From what we’ve learned, they need to be bigger than 48x48 with a margin of 40px around it. I initially wrote width and height, but this lesson wants you to use min-width and min-height instead because if you just use height and width alone, it won’t allow the element to resize if the content inside of it is bigger than the container.

2.14 Start Small

When designing a responsive site, we use the same processes that we go through for a non responsive site.

  • It’s best to start the design with the smallest form factor, which is usually the phone.

  • Next is the tablet.

  • Lastly, the desktop.

When you start small like with a phone, we learn to prioritize content. Like, what is the most important thing that they want to do or that they’re going to see on the screen?
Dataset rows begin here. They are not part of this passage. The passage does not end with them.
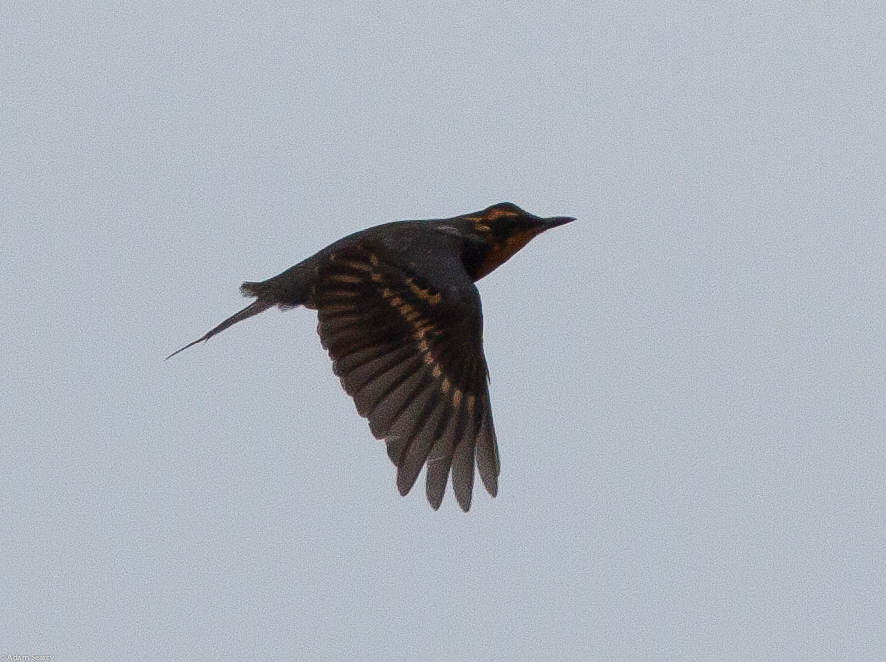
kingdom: Animalia
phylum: Chordata
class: Aves
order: Passeriformes
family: Turdidae
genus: Ixoreus
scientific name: Ixoreus naevius
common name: Varied thrush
The issue with starting big and then designing down, it can be too easy to just cut or hide content that may be important. The benefit of starting small with prioritizing content, the key content is always onthe page and the users get the full experience, no matter what device they’re using.

For example, the design for one hardware store prioritizes information about the nearest store, its address, hours, and phone number and puts it right at the top so its users can easily find it.

Beyond designing from small to large, Pete also code from small to large. That way he knows that his core styles and layout will work for any device, even on legacy browsers that don’t support media queries.

Pete’s favorite reason to start small and work up, is performance. When designing for the smallest viewport first, we are forced to think about performance from the beginning. We would have to think about prioritizing content, and how much data we’re sending to the user.

2.15 Quiz: Project Part 1

For this quiz, we have to download the project and modify it to make it responsive.

TODO:

  • Add meta viewport to the page with initial scale set.

  • Adjust CSS and markup so that everything displays in a single column. Use relative widths so that things stretch to fit across any viewport width.

  • Make sure your touch targets are easy to hit.

  • Test your site across different viewports. Try it on different phones, tablets, and desktops!

2.16 Project Solution - Long

Cameron made some changes to the CSS through the dev tools, but later suggests it’s better to actually do it in code. Though, it is nice to see the changes and its highlight right into dev tools such as the border of padding.

  • First thing you need to do is add the meta tag <meta name="viewport" content="width=device-width, initial-scale=1.0">.

  • So basically, whenever there was a set width pixel of a container or some type, he would change the width to 100%.

  • If there was a link, he would make sure the area is at least 48 x 48 px, so he would give it 1.5em padding. Sometimes it would have inherit.

Lesson Summary

I learned a lot in this lesson.. such as:

  • Don’t forget the meta tag!

  • buttons need to be at least 48x48 px in size with at least 40px margin around the button. Cameron uses em to deal with this. I need to learn more about em.

  • The size of the container needs to use percentage that way it can flow with its viewport.

  • You can ignore containers smaller than the width of a mobile size. Anything larger needs to be adjusted for responsiveness.